§ **ACTIVITY**
Output the listing below verbatim, omitting the pictures.

╭─ GIVEN DATA

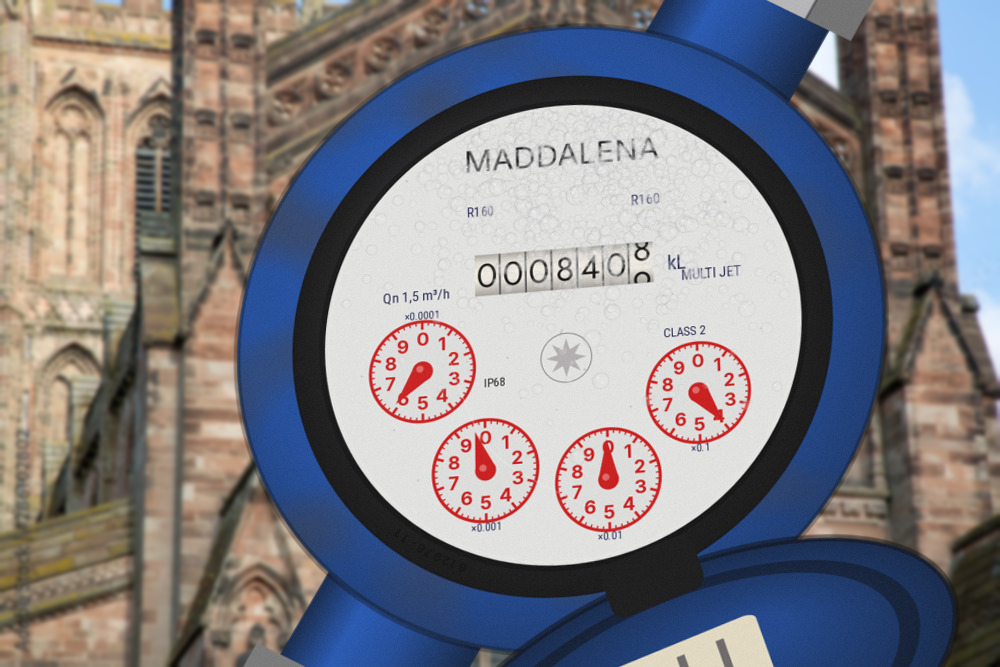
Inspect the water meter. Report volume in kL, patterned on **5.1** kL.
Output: **8408.3996** kL
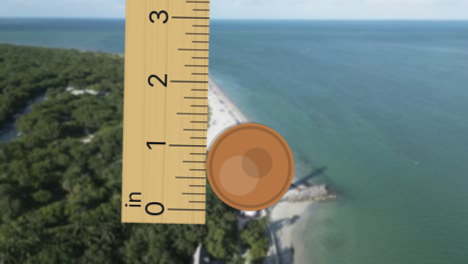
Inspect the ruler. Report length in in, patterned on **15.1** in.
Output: **1.375** in
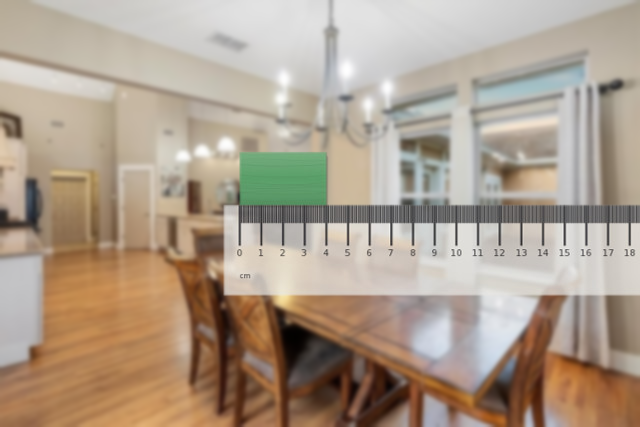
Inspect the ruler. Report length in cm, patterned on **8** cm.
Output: **4** cm
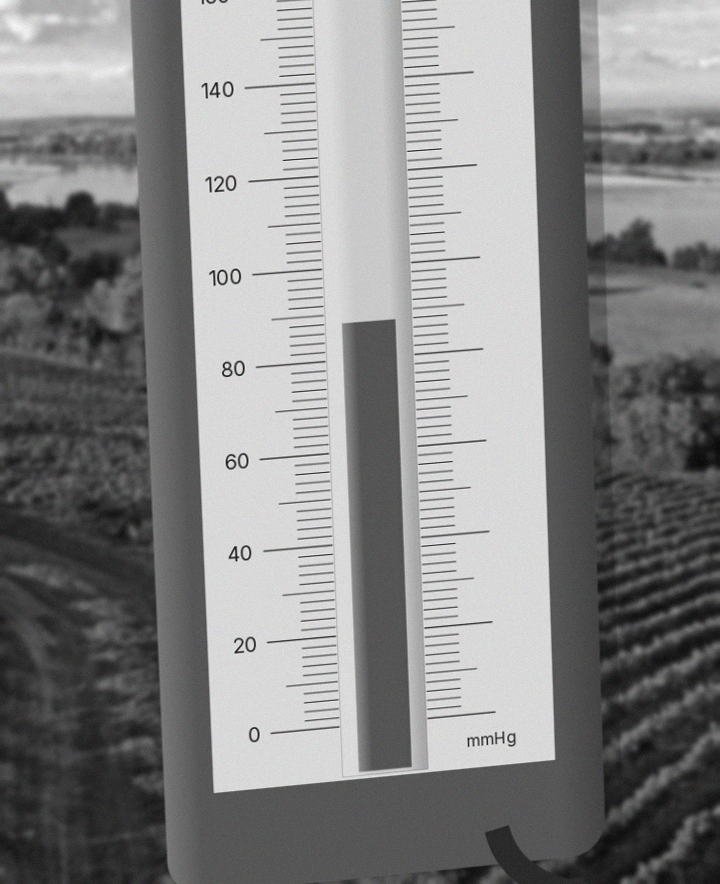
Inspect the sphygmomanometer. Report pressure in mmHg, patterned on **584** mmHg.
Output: **88** mmHg
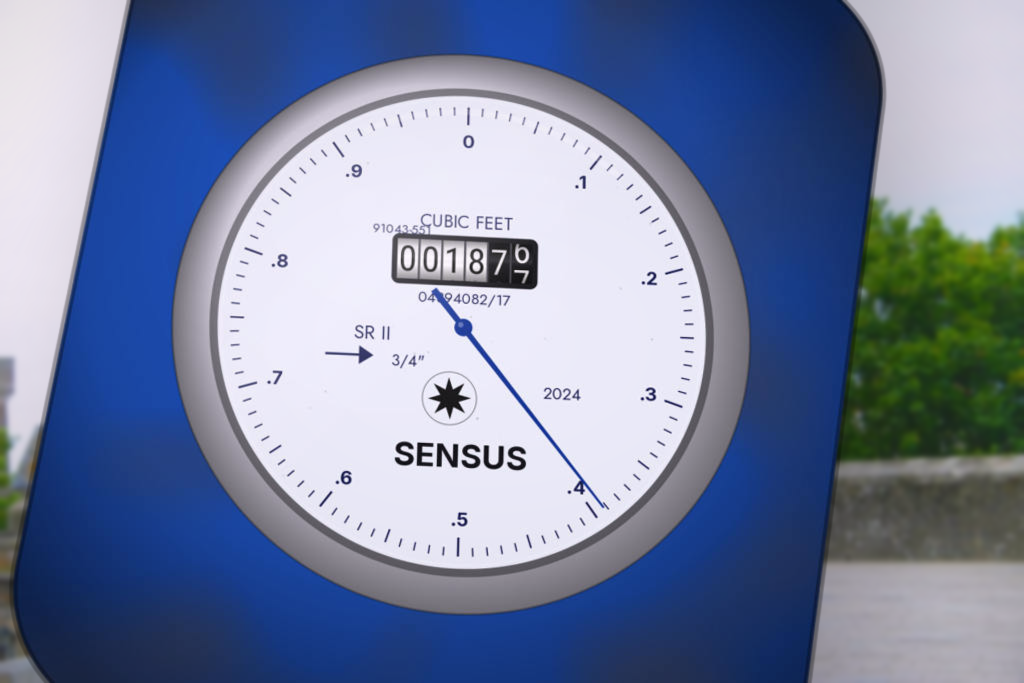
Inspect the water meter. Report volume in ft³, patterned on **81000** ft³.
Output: **1876.39** ft³
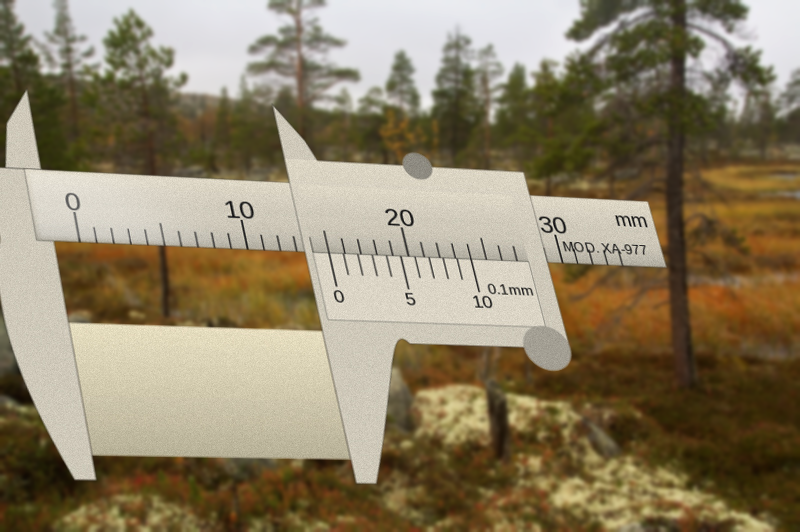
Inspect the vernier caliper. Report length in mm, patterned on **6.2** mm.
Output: **15.0** mm
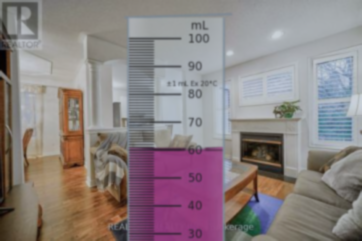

╰─

§ **RESPONSE TO THIS TASK**
Inspect the water meter. Report volume in kL, patterned on **5.1** kL.
Output: **8408.3996** kL
Inspect the ruler. Report length in in, patterned on **15.1** in.
Output: **1.375** in
Inspect the ruler. Report length in cm, patterned on **8** cm.
Output: **4** cm
Inspect the sphygmomanometer. Report pressure in mmHg, patterned on **584** mmHg.
Output: **88** mmHg
Inspect the water meter. Report volume in ft³, patterned on **81000** ft³.
Output: **1876.39** ft³
Inspect the vernier caliper. Report length in mm, patterned on **6.2** mm.
Output: **15.0** mm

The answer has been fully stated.